There are currently no plans to cancel any statutory requirement for bovine TB testing in Britain in light of the ongoing Covid-19 pandemic.
However, the Animal and Plant Health Agency (APHA) is contingency planning for reduced veterinary capacity, to ensure statutory TB testing can be carried out.
In a statement APHA said they are continuing to monitor the situation, and there may be ‘prioritisation of certain types’ of TB tests in the future.
In a new set of guidance notes, APHA said that if a farmer has self-isolated because they, or someone in their household, is showing symptoms of Covid-19, or if they are over 70, then they should not present their cattle for TB testing. Instead, alternative arrangements should be made for someone else to present them. If this is not possible then farmers should contact the veterinary delivery partner (VDP), or vet, who carries out the testing to rearrange.

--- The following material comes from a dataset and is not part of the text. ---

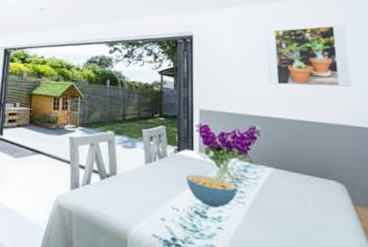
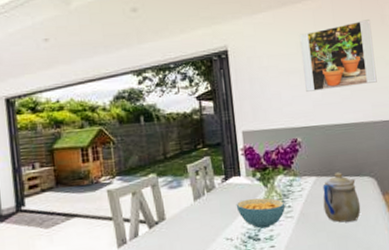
teapot: none [280,169,326,225] -> present [323,172,361,223]

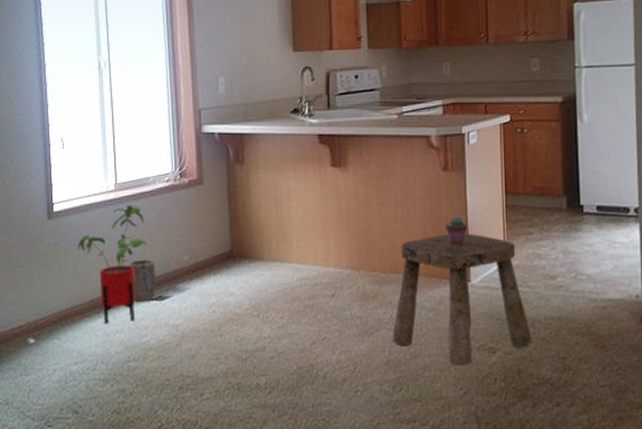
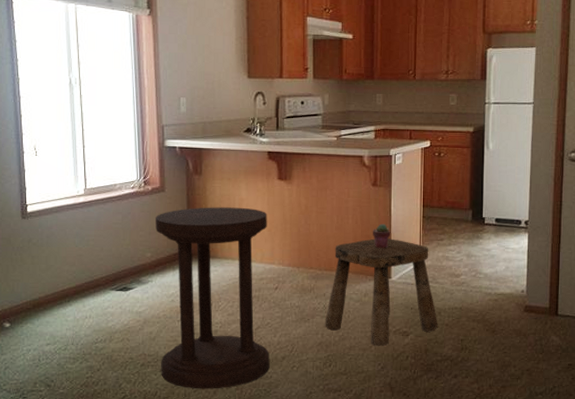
house plant: present [77,204,148,324] -> none [49,207,115,311]
plant pot: present [128,258,157,302] -> none [96,254,122,292]
side table: none [193,200,328,418] -> present [156,207,270,389]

If the test cannot be carried out within the testing window, then the VDP or vet will notify the APHA.
Reactors found at overdue TB tests will not be subject to compensation reduction if the APHA has been advised that the test could not be completed during the testing window for reasons associated with the COVID-19 pandemic.
The requirements for statutory pre- and post-movement TB testing remain unchanged.
The official advice from the British Veterinary Association is that all veterinary practices must reduce face-to-face contact immediately. Practices will provide emergency care only, and when carrying out essential work vets must practice social distancing.